NMR Relaxation Measurements

For all relaxation experiments, the 93.2 μM ¹⁵N-only labeled PHL4_effector sample was used. Data acquisition and processing parameters are listed in Supplementary Table 1. The data were processed and signal intensities determined by integration using NMRPipe (Delaglio et al., 1995). Only non-overlapped peaks in the ¹H–¹⁵N HSQC experiment were integrated and the bounds of integration were +/− 1 point in both spectra dimensions for the NOE experiment and +/− 2 points for the $R_1$, $R_2$, and $R_{1\rho }$ experiment. integrals were fit using the “curve_fit” SciPy function to an equation of the form (Palmer et al., 1991)

$$I=A\cdot e^{-R\cdot t}$$

where $A$ is an arbitrary scaling factor, $t$ is the time in the pulse sequence during which the relaxation process occurred, and $R$ is the relaxation time constant ($R_1$, $R_2$, or $R_{1\rho }$). The uncertainties in Figure 5e–f and Supplementary Figure 8a–b are the standard deviations from the curve-fitting procedure. The ¹H–¹⁵N NOE value calculated in Supplementary Figure 8c is the enhancement, defined as (Kharchenko et al., 2020)

$$\text{NOE}\text{Enhancement}=\frac{I_{NOE,on}-I_{NOE,off}}{I_{NOE,off}}$$

where $I_{NOE}$ represents the integrated intensity and the “on” and “off” subscript indicating if the ¹H–¹⁵N NOE interaction was present during the experiment.

The $R_2$ values in Figure 5e are calculated from $R_1$ and $R_{1\rho }$ experiments described in Supplementary Table 1 using the equations described in (Lakomek et al., 2012; Libich et al., 2015)

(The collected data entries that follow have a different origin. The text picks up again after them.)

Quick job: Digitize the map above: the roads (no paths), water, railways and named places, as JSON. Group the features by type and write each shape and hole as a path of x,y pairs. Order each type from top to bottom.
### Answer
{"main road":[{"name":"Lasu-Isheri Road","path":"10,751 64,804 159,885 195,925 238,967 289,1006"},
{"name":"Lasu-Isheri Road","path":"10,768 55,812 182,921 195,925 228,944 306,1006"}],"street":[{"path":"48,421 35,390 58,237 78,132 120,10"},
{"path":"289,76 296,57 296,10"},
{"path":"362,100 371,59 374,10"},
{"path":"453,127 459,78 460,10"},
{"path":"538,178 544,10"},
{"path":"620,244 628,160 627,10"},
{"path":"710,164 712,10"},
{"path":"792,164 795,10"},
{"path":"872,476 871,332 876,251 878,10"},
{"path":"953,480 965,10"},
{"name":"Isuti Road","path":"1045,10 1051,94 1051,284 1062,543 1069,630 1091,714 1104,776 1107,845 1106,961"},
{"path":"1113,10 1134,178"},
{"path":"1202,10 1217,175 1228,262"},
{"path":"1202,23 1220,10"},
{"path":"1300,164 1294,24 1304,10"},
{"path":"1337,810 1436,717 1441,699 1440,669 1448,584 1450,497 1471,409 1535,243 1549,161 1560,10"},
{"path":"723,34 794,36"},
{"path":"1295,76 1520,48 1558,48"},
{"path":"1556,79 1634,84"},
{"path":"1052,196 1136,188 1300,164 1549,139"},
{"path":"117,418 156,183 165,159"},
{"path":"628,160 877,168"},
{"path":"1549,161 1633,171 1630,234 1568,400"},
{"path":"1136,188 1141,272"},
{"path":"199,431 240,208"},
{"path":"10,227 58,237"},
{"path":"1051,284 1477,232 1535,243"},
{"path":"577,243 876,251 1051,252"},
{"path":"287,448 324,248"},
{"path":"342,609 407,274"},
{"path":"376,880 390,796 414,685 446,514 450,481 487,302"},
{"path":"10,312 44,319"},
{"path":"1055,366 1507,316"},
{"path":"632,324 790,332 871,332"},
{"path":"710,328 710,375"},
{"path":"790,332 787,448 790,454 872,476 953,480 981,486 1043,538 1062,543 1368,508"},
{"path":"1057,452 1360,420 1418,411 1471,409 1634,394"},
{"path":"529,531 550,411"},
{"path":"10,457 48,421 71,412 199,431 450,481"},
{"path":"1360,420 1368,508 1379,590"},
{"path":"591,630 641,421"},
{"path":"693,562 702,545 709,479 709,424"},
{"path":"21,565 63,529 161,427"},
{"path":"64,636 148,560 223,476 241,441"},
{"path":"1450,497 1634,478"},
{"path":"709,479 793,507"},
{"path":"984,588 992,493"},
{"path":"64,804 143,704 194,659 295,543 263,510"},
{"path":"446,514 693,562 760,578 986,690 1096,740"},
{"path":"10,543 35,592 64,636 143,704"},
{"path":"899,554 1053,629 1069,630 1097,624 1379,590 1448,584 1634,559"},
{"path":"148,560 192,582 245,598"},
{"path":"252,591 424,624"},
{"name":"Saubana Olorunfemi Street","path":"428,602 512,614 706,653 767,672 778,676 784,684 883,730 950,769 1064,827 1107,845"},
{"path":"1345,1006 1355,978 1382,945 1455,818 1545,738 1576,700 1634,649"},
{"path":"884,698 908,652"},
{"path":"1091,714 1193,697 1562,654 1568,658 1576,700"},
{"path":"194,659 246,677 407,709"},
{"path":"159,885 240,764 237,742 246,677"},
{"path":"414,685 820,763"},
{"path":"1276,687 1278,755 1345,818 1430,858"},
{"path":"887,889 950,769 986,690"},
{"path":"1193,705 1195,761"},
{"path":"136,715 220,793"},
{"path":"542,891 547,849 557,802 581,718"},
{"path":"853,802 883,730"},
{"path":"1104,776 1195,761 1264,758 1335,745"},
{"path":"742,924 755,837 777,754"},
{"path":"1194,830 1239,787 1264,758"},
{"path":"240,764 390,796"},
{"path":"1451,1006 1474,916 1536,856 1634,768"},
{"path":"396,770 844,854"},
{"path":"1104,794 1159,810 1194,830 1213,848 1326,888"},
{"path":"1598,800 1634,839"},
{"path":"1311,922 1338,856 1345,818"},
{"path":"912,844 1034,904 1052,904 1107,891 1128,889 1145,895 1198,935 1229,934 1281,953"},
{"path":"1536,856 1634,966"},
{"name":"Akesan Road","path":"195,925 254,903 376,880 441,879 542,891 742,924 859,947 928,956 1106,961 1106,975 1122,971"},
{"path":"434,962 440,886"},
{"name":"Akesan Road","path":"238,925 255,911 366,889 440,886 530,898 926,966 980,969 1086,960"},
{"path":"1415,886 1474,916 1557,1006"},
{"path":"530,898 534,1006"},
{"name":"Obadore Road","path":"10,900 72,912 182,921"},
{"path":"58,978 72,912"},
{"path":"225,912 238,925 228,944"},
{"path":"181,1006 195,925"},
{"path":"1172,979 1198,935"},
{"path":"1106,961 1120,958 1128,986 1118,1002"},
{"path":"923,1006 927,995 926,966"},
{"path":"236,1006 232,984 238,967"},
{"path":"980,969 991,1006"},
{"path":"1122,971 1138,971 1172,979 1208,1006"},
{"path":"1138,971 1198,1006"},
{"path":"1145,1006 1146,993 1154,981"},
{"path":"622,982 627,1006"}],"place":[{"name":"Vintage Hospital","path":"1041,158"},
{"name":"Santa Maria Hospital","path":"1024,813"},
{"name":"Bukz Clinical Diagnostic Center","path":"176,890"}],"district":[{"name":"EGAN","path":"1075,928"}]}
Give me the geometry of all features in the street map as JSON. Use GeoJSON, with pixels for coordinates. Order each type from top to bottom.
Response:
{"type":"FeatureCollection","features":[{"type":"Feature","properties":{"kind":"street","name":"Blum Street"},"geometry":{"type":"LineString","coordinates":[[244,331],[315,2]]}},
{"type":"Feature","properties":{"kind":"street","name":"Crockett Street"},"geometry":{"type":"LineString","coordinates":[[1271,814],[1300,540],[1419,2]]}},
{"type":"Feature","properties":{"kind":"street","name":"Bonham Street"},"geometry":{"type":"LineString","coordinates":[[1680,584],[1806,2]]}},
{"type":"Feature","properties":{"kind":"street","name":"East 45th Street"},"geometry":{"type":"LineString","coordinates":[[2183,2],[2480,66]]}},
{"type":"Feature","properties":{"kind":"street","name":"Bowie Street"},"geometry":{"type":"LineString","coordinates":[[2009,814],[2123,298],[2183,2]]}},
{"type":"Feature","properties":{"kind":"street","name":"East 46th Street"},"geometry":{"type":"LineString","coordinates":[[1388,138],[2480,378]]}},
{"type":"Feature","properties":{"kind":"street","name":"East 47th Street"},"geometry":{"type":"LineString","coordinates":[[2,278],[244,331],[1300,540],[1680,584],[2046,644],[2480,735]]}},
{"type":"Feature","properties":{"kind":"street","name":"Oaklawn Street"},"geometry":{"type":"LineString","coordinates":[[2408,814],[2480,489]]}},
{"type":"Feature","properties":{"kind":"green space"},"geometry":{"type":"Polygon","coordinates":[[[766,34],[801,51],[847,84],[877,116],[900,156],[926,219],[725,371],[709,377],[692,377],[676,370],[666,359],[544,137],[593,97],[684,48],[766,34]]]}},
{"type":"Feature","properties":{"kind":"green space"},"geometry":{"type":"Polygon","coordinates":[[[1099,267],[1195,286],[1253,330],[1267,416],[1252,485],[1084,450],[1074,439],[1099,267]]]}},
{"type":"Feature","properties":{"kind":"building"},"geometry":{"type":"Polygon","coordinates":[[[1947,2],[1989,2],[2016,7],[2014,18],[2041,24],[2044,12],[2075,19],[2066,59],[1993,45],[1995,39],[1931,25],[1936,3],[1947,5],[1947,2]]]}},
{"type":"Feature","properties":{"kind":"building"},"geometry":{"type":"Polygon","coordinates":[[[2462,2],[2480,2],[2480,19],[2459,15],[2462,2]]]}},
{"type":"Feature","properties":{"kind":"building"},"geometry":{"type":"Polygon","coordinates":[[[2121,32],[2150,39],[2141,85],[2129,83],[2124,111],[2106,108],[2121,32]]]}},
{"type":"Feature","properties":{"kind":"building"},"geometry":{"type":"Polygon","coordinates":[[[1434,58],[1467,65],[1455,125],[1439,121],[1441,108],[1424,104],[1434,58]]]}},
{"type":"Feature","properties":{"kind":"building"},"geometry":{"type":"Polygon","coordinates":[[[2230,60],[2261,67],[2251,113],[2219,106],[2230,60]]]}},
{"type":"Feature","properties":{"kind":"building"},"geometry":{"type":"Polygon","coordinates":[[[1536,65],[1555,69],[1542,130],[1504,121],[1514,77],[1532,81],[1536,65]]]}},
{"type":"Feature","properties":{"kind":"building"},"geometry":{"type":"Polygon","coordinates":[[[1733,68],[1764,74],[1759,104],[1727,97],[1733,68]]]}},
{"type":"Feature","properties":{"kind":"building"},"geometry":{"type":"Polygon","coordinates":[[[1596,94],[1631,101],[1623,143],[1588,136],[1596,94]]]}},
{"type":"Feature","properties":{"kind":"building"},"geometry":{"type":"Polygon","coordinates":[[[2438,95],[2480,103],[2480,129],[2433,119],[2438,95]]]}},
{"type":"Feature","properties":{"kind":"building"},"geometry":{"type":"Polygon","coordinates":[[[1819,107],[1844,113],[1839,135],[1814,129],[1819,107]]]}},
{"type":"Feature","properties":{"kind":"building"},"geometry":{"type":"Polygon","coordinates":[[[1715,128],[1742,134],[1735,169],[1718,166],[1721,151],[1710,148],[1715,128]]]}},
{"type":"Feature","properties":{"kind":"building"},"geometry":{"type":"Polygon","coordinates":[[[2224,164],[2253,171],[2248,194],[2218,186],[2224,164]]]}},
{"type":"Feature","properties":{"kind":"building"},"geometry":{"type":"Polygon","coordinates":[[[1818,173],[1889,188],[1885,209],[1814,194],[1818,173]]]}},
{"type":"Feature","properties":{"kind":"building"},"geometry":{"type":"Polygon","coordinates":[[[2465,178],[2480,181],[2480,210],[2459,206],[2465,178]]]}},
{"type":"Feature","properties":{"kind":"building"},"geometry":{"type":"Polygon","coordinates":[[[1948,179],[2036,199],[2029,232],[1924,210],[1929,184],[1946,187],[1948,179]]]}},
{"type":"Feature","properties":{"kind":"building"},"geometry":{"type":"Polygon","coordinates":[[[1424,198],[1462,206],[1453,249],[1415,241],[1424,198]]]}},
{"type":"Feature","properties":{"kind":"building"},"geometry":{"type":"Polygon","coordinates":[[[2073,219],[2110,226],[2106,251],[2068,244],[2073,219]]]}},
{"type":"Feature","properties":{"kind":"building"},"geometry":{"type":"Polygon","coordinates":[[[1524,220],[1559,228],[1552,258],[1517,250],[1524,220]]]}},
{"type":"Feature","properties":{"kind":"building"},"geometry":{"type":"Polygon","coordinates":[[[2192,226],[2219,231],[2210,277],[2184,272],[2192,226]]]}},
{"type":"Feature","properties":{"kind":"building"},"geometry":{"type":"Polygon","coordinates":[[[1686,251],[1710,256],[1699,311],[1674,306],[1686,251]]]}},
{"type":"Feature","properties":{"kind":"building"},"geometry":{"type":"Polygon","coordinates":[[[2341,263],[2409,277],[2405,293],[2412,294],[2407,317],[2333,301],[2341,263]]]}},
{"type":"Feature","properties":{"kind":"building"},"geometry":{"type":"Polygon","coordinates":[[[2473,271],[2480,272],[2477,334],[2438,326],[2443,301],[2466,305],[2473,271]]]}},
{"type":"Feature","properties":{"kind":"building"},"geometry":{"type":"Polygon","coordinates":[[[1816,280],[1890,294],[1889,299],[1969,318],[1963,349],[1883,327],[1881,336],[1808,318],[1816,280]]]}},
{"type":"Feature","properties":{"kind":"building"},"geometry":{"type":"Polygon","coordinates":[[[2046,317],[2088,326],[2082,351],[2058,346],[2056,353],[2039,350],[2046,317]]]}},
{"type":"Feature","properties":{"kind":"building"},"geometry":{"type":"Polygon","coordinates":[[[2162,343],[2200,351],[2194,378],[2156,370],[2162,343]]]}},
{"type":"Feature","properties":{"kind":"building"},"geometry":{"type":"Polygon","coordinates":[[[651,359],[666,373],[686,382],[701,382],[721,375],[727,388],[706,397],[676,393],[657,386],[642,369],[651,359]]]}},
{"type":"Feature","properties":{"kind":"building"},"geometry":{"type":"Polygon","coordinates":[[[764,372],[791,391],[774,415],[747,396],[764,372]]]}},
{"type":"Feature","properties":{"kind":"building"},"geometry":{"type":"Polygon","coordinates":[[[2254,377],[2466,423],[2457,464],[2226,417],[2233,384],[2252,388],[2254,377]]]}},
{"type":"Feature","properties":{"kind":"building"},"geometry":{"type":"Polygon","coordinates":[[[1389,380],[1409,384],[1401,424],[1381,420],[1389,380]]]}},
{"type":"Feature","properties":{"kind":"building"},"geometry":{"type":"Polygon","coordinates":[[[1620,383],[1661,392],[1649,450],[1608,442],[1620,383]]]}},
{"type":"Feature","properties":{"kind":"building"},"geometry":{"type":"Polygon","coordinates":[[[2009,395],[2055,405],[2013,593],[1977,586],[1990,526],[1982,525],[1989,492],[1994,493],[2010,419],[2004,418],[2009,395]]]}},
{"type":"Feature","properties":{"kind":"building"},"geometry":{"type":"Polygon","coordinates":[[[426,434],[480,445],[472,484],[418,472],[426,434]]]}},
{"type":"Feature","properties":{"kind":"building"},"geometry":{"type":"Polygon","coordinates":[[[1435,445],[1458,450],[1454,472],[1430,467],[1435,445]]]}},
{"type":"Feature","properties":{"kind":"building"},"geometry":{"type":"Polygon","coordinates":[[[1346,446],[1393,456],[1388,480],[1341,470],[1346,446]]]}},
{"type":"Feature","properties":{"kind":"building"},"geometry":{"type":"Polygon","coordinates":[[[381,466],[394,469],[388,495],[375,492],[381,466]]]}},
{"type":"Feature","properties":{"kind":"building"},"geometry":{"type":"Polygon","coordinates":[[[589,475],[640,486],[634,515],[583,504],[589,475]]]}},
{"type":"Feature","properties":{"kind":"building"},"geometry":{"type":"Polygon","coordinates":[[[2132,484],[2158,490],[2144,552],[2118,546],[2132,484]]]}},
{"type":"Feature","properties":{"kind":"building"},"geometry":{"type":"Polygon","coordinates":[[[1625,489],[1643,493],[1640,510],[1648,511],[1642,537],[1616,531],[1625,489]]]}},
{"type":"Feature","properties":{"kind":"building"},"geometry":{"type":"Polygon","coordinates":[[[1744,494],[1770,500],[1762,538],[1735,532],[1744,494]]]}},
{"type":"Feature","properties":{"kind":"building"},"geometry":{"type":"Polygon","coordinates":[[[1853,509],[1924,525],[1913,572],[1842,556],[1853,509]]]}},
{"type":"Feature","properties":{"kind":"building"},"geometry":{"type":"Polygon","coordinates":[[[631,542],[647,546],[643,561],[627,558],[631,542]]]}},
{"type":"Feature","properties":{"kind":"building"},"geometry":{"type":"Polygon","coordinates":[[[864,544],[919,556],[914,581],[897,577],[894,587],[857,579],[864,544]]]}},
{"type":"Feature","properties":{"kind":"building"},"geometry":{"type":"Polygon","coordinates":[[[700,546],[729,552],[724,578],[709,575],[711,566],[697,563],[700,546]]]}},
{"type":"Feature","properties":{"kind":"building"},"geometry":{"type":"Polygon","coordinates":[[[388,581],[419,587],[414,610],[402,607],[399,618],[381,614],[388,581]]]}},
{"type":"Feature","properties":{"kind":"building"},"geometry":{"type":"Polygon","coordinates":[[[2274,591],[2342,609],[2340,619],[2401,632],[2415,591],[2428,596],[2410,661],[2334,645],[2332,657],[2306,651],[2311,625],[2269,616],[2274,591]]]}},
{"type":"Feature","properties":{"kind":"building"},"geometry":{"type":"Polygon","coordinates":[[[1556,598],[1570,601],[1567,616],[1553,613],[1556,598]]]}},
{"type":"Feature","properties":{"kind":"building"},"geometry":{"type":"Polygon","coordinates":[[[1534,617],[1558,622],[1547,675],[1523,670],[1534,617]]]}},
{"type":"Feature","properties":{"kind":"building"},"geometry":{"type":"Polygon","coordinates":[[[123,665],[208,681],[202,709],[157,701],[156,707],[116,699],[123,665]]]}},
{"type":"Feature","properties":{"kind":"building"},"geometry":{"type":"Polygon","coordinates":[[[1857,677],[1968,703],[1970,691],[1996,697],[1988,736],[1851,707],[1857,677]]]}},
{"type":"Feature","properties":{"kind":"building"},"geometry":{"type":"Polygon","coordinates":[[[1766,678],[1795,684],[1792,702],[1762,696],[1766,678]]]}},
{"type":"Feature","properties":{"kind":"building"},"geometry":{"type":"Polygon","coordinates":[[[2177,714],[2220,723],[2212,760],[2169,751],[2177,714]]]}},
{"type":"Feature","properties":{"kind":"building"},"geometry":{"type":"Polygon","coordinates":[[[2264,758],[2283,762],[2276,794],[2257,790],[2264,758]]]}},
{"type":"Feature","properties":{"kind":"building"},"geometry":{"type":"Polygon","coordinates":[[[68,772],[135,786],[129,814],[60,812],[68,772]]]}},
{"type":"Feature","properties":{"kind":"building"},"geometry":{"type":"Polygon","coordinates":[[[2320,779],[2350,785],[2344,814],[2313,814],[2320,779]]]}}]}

$$offset=\left({\mathrm{\delta }}_{spin,i}-{\mathrm{\delta }}_{carrier}\right)\cdot {\mathrm{\omega }}_{ref}$$

$$\mathrm{\theta }=arctan\left(\frac{{\mathrm{\omega }}_{spin-lock}}{offset}\right)$$

$$R_2=\frac{R_{1\rho }-R_1\cdot {cos}^2\theta }{{sin}^2\theta }$$

where ${\mathrm{\delta }}_{\text{spin,}\mathrm{i}}$ is the ¹⁵N chemical shift in ppm units, ${\mathrm{\delta }}_{\text{carrier}}$ is the ¹⁵N carrier frequency in ppm units, ${\mathrm{\omega }}_{\text{ref}}$ is the 0.0 ppm ¹⁵N chemical shift in MHz units, ${\mathrm{\omega }}_{\text{spin-lock}}$ was set to 2,000 Hz, and ${\mathrm{R}}_{1\mathrm{\rho }}$ and ${\mathrm{R}}_1$ are the values from the relaxation experiments.

Significance.

Transcription factor proteins upregulate genes and are essential to concerted biological response to environmental conditions like stress or low nutrient availability. In this work, we show the activating effector domain of the potent PHL4 transcription factor protein is primarily disordered, without well-defined secondary structure, and that the isolated effector domain behaves similarly in isolation as it does in the full-length protein. Our finding is consistent with protein transcription factors often having regions of disorder within their functional activator domains.